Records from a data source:
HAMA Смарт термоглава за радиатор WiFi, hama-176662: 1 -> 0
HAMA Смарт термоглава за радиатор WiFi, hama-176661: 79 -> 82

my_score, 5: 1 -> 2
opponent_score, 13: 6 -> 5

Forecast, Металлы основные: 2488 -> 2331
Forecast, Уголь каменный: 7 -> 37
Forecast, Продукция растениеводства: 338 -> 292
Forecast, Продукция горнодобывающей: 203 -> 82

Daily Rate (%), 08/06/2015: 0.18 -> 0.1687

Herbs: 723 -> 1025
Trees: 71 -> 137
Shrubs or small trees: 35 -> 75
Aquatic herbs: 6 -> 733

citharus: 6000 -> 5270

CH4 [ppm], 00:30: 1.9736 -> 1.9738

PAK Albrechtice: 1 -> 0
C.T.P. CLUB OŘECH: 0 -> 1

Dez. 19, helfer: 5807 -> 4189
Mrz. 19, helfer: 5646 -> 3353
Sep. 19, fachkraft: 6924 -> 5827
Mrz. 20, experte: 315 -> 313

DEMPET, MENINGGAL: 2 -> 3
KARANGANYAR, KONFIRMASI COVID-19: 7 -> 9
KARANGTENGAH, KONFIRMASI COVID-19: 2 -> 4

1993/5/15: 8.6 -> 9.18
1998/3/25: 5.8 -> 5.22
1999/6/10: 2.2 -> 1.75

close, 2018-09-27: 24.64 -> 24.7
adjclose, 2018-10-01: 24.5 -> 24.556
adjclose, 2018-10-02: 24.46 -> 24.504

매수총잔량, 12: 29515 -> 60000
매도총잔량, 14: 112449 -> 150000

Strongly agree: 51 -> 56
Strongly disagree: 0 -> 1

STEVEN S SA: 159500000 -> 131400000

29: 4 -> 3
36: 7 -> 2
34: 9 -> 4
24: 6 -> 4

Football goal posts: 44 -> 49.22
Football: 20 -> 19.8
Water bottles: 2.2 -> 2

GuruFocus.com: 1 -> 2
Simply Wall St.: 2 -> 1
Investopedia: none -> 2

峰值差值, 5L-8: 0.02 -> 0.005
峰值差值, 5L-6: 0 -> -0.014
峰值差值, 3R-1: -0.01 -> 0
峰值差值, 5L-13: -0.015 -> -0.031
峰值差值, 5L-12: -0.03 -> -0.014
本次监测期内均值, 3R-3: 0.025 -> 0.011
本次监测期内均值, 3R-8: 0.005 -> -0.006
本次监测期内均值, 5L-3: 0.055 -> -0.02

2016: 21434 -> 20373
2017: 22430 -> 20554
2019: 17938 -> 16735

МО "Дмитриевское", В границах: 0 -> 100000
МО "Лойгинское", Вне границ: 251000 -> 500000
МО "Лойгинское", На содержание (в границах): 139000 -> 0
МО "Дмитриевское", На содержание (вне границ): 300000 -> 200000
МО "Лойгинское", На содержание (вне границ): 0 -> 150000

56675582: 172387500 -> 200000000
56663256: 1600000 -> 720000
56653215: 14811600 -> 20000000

** Work to complete **
Copy all lines above where "helfer" is present.

** Response for this exercise **
Dez. 19, helfer: 5807 -> 4189
Mrz. 19, helfer: 5646 -> 3353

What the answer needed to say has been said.